Imagination
The human imagination is an astonishing thing. From the day we are born until we depart, it is present to some extent. When you are a child, every stick becomes a mighty sword or a rifle, ready to strike down that enemy only you see. As a teen, when playing football with your friends, you are no longer in the neighborhood playground, but instead, you are under the floodlights on the biggest stage. Many people will claim that once you become an adult your imagination disappears, that the only thing an adult needs is a nice dose of rational thinking, but I don’t believe so.
Regardless of age, the true essence of our imagination is giving life to inanimate objects. Like when you look at the clouds and sometimes you can see a giant bird soaring through the sky, or a mighty dragon breathing white-hot flames. Or the characteristics you would assign to your robot vacuum cleaner, of course, it is just a thing that moves around and keeps your floor clean, but that doesn’t stop humans from claiming their little robot is overdramatic or just plain sassy.
There is the other side of imagination as well, the one that plays messed-up tricks on you, like the chair in your bedroom that doubles as a dresser stacked high with clothes so that when you wake up in the middle of the night the first thing you see there is a shadowy figure. When you are having a walk and the weather starts getting chilly and the leaves are more on the ground than on the trees. You see something in the distance, something just vaguely human but not exactly. When you come near it, of course, it is just a weird-looking tree, you know it is just a tree but there is one small voice at the back of your mind saying “Yeah, but what if it wasn’t?”.
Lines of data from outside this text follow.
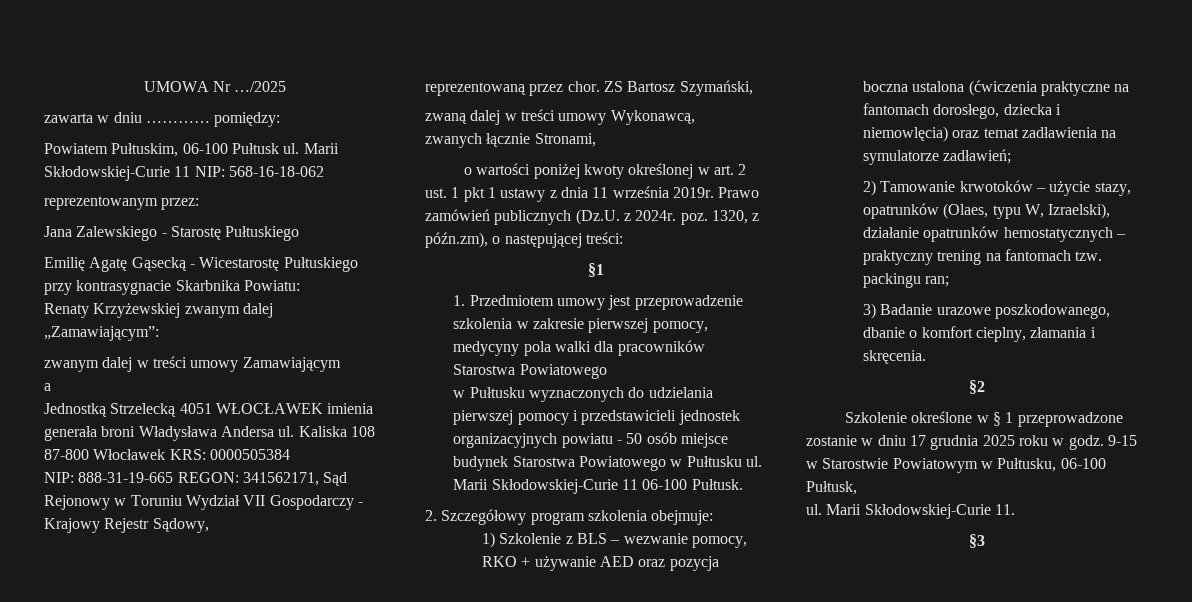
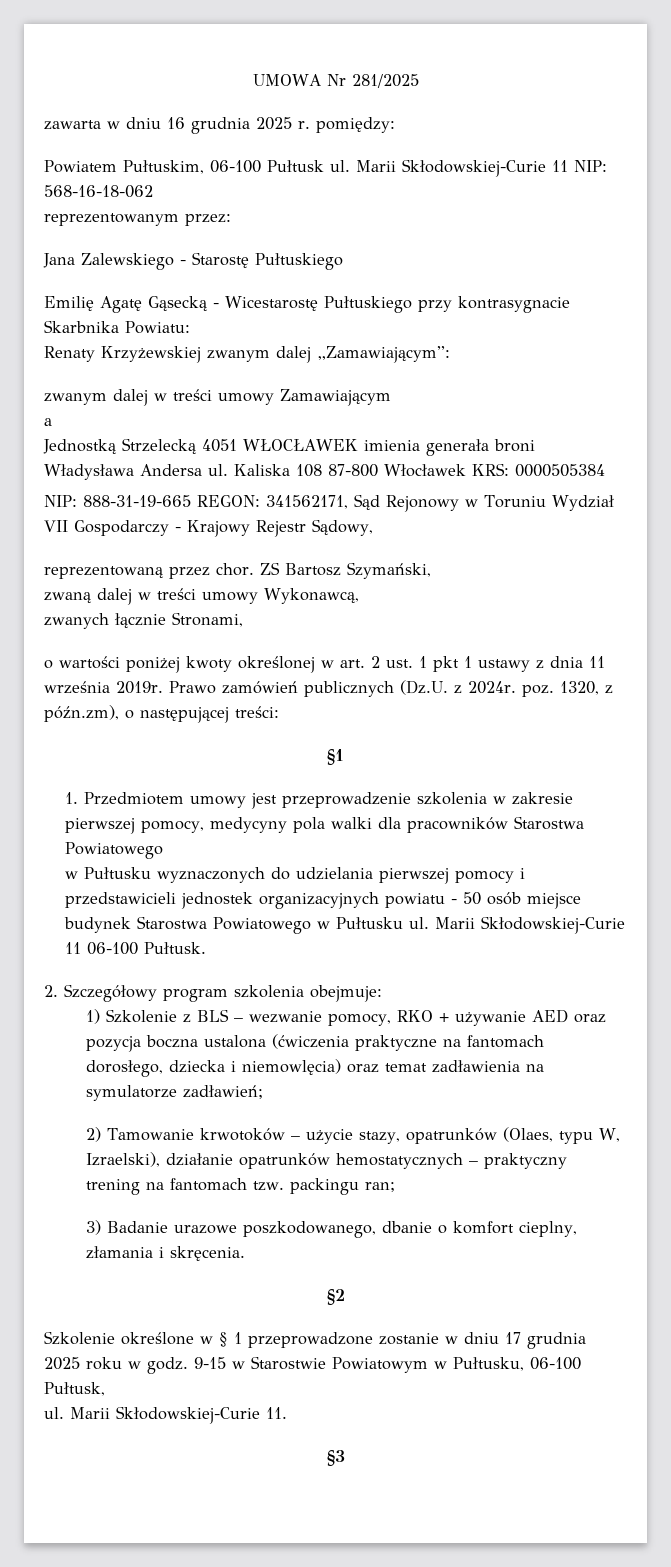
[234,81,287,92] …/2025 -> [351,74,419,88] 281/2025
[145,121,210,123] ………… -> [167,117,310,134] 16 grudnia 2025 r.

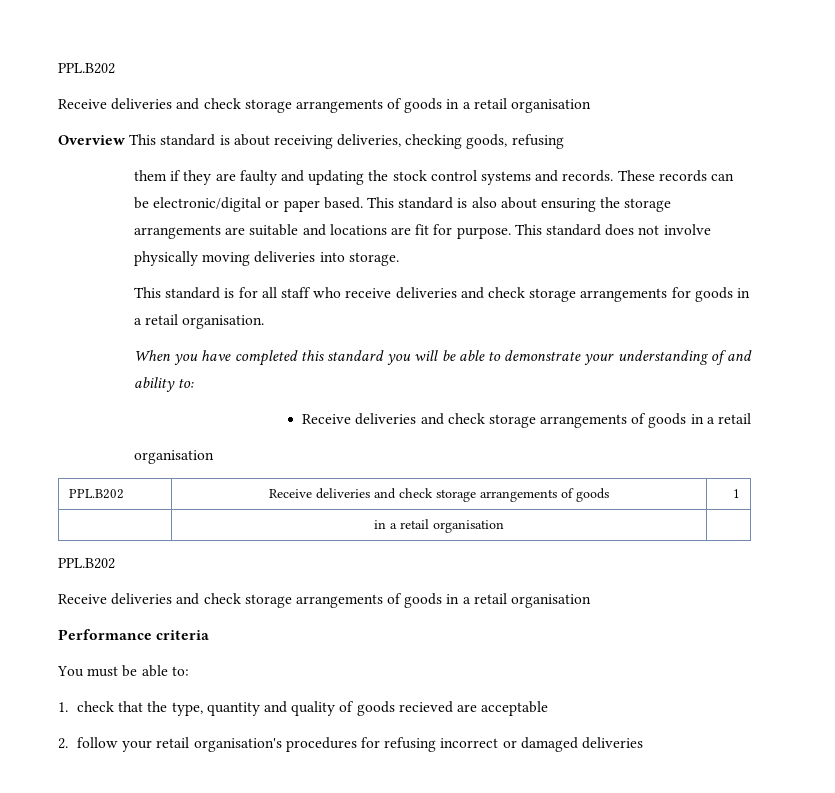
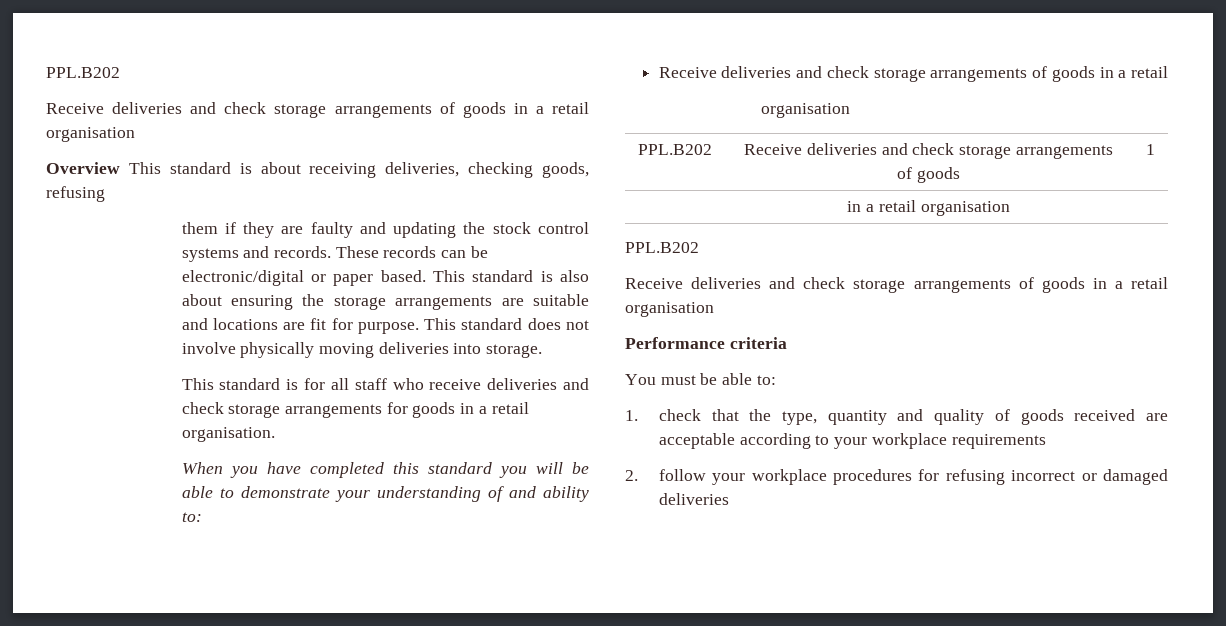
[398,701,453,713] recieved -> [1074,409,1136,421] received
(549, 708) none -> [739,433,1046,449] according to your workplace requirements
[156,737,282,752] retail organisation's -> [751,469,827,485] workplace

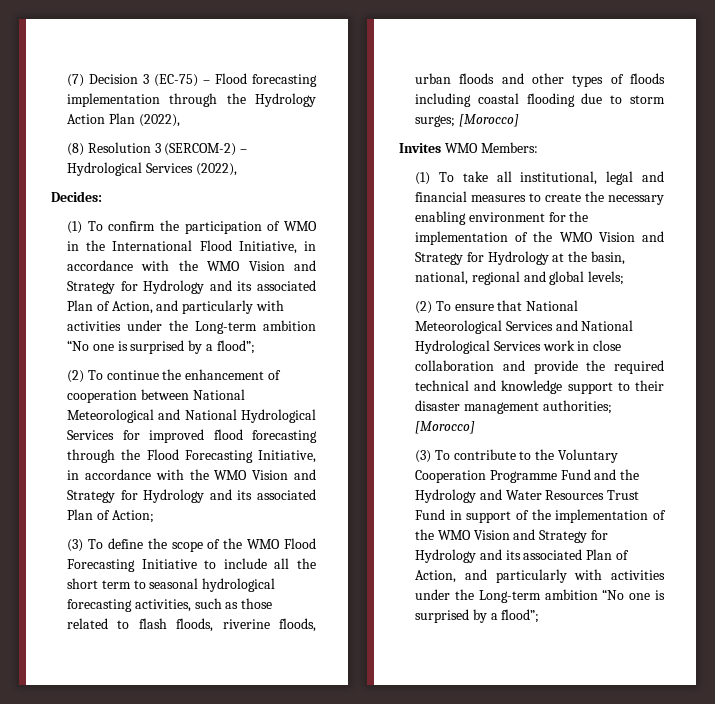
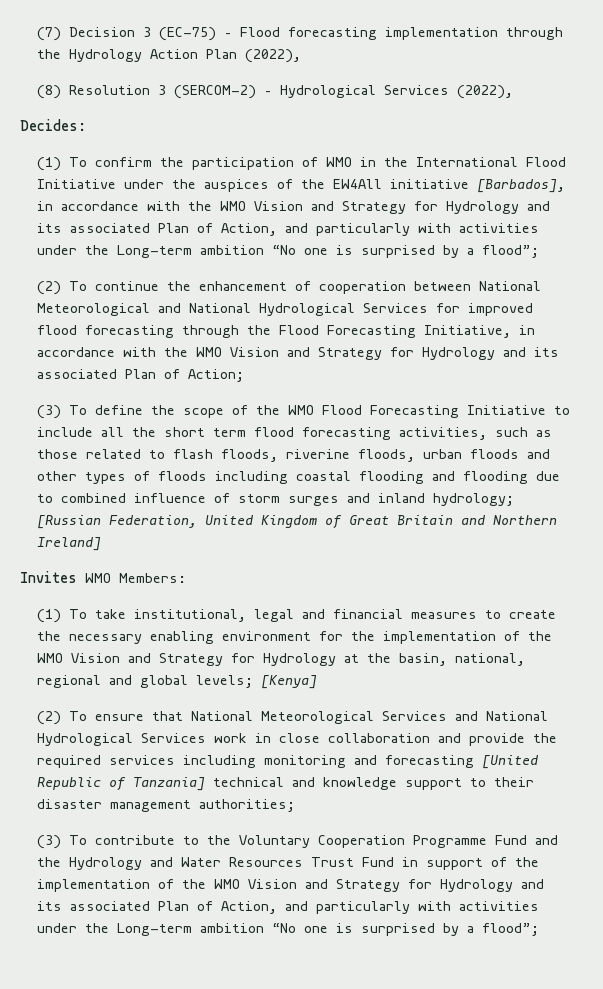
[238,241,297,254] Initiative, -> [37,179,566,193] Initiative under the auspices of the EW4All initiative [Barbados],
[133,578,276,592] to seasonal hydrological -> [254,427,295,437] flood
[581,93,665,104] [415,114,519,127] due to storm surges; [Morocco] -> [432,471,561,484] [37,493,515,506] [37,515,558,529] [37,537,102,551] and flooding due to combined influence of storm surges and inland hydrology; [Russian Federation, United Kingdom of Great Britain and Northern Ireland]
[496,171,512,182] all -> (127, 614) none
(625, 278) none -> [261,675,318,689] [Kenya]
(664, 367) none -> [109,755,540,769] [37,777,206,791] services including monitoring and forecasting [United Republic of Tanzania]
[415,421,476,434] [Morocco] -> (296, 805) none

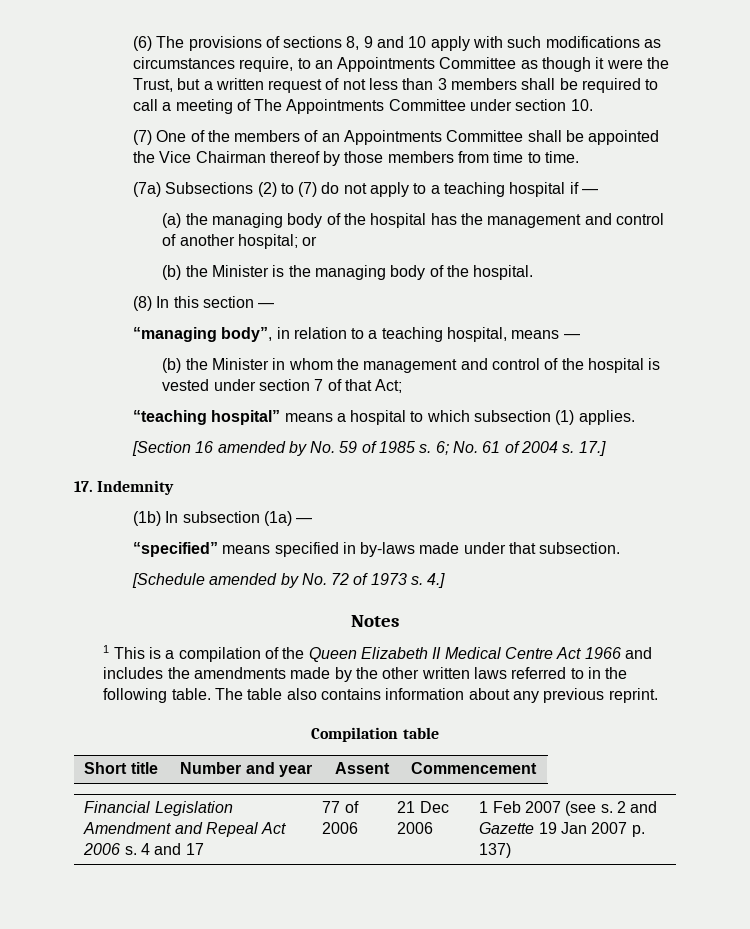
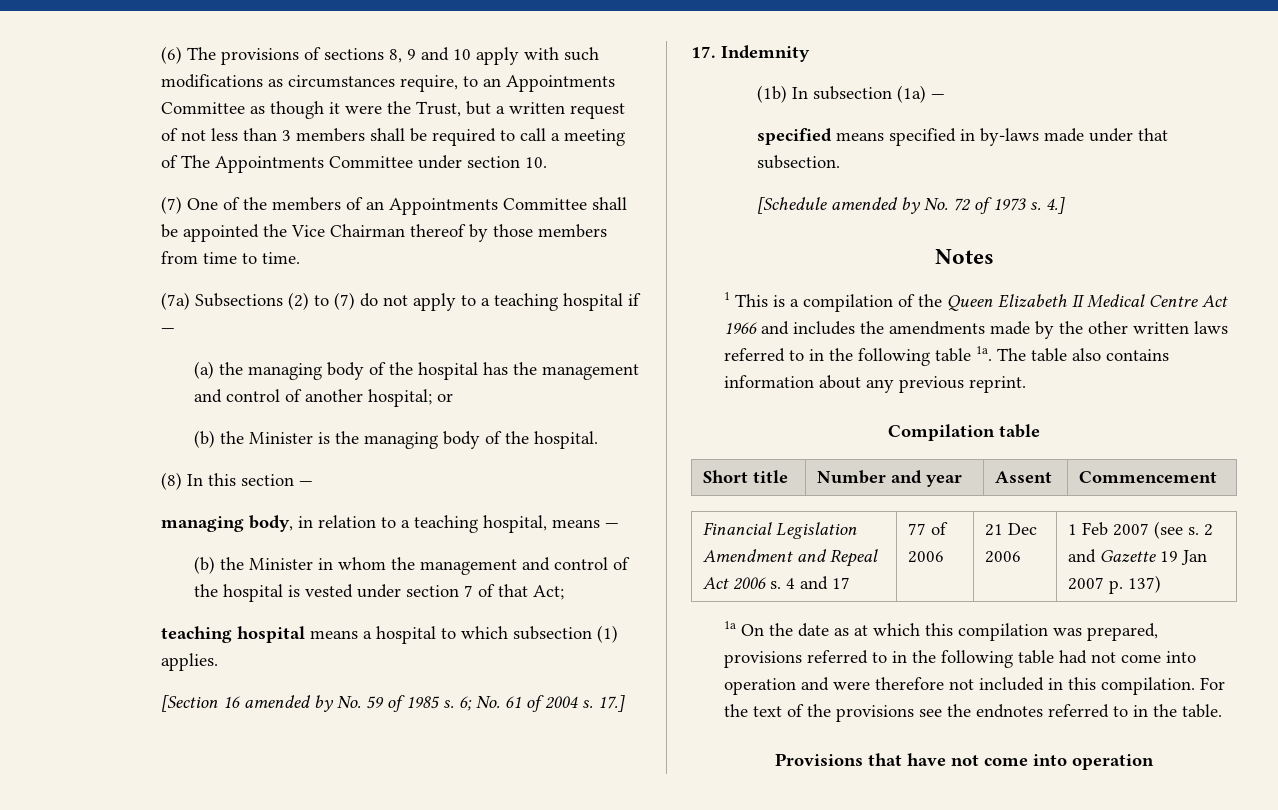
[132,327,273,342] “managing body”, -> [160,515,293,532] managing body,
[132,410,281,425] “teaching hospital” -> [160,626,305,643] teaching hospital
[132,542,218,557] “specified” -> [756,128,832,145] specified
[171,688,211,700] table. -> [934,346,992,362] table 1a.
(512, 850) none -> [723,621,1158,641] [723,650,1196,668] [723,677,1225,695] [723,704,1222,722] [775,753,1154,770] // 1a On the date as at which this compilation was prepared, provisions referred to in the following table had not come into operation and were therefore not included in this compilation. For the text of the provisions see the endnotes referred to in the table. // Provisions that have not come into operation

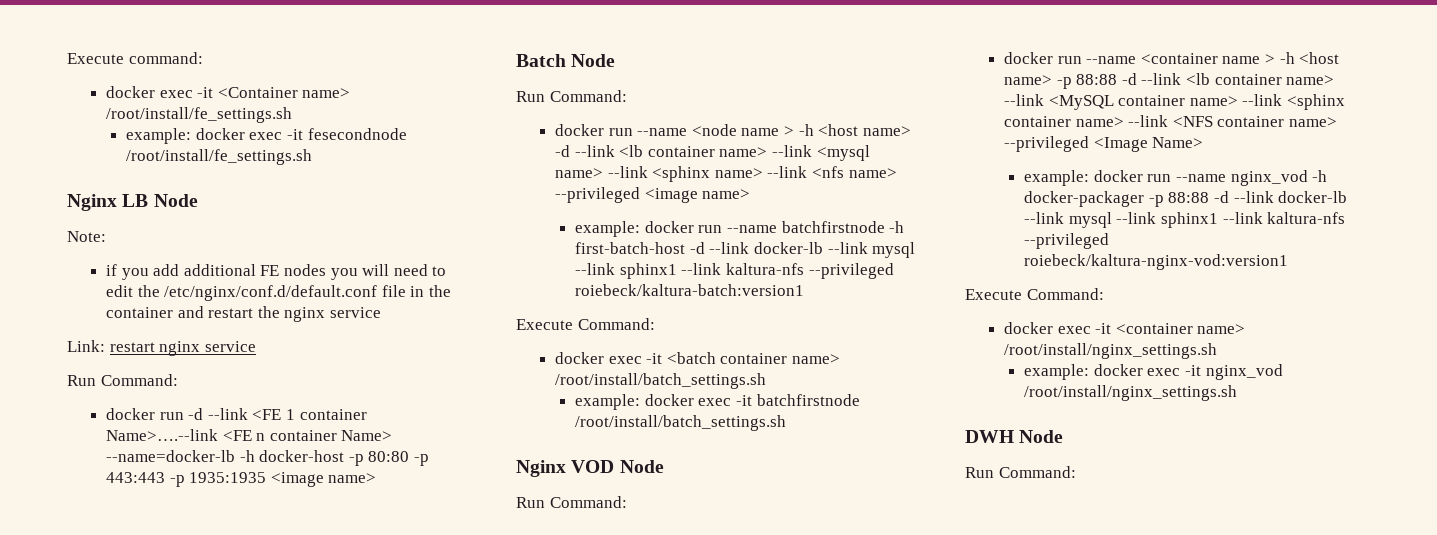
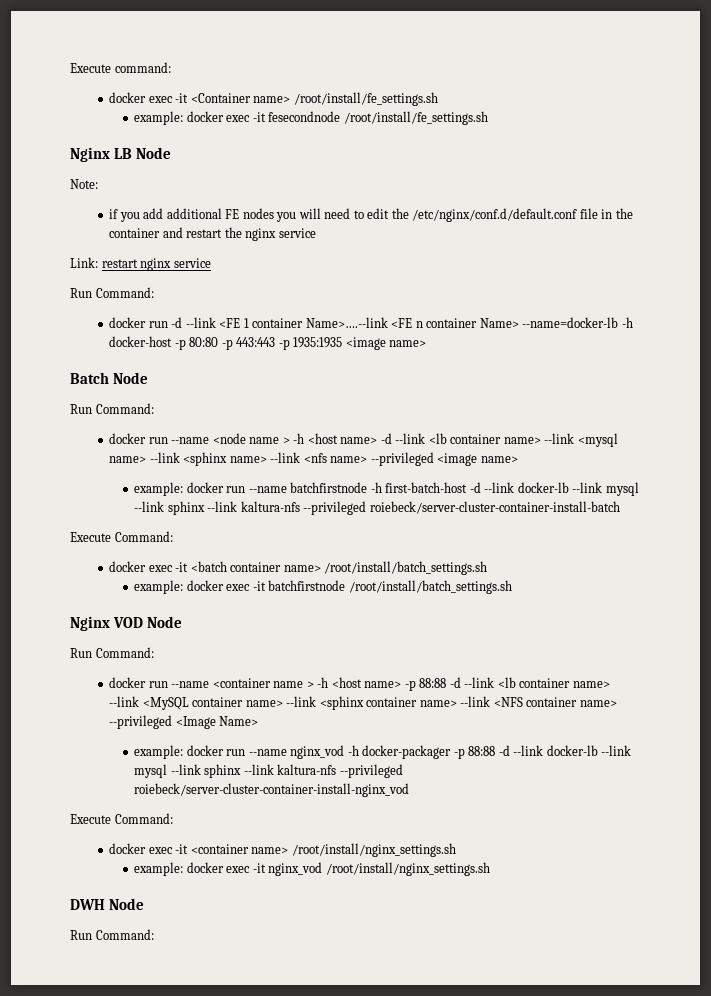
[619,263,894,279] [575,284,805,296] sphinx1 --link kaltura-nfs --privileged roiebeck/kaltura-batch:version1 -> [167,501,620,515] sphinx --link kaltura-nfs --privileged roiebeck/server-cluster-container-install-batch
[1161,212,1346,228] [1024,233,1110,249] [1024,254,1289,270] sphinx1 --link kaltura-nfs --privileged roiebeck/kaltura-nginx-vod:version1 -> [204,764,403,778] [134,783,410,797] sphinx --link kaltura-nfs --privileged roiebeck/server-cluster-container-install-nginx_vod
Every person has done this or has had something like that happen to them, and not everyone will be truthful about it. Take me, for example. I don’t have a sassy robot vacuum. But what my weird imagination does is when I go out to have a cigarette in the evening, I look up at the sky. With time, I noticed two stars relatively close to one another, at least from my insignificant perspective. Day after day I would gaze upwards and try to spot them, at first a little difficult thanks to the light pollution from the city, but the more and more I did it, the easier it became. And as time progressed, my imagination started working its magic. They looked like two eyes in the sky belonging to a celestial giant or perhaps an ancient deity looking down on us. But, of course, once the cigarette went out and I went back inside, they remained just that, two stars.
Now I only hope it was my imagination playing tricks on me. One night, as the ritual dictated, I was outside smoking and looking up, but this time I was unable to see them. That was odd, as the sky was perfectly clear. I looked down, took off my glasses, rubbed my eyes, looked up again, and there they were, looking down at me. Crisis averted, I told myself I must be more tired than I thought, though it wasn’t the first time I was unable to see something right in front of me, let alone a billion light-years away. As I was preparing to extinguish my cigarette and head back, I glanced one final time, then one of the Sky Eyes winked at me, and a giant toothy grin formed below it.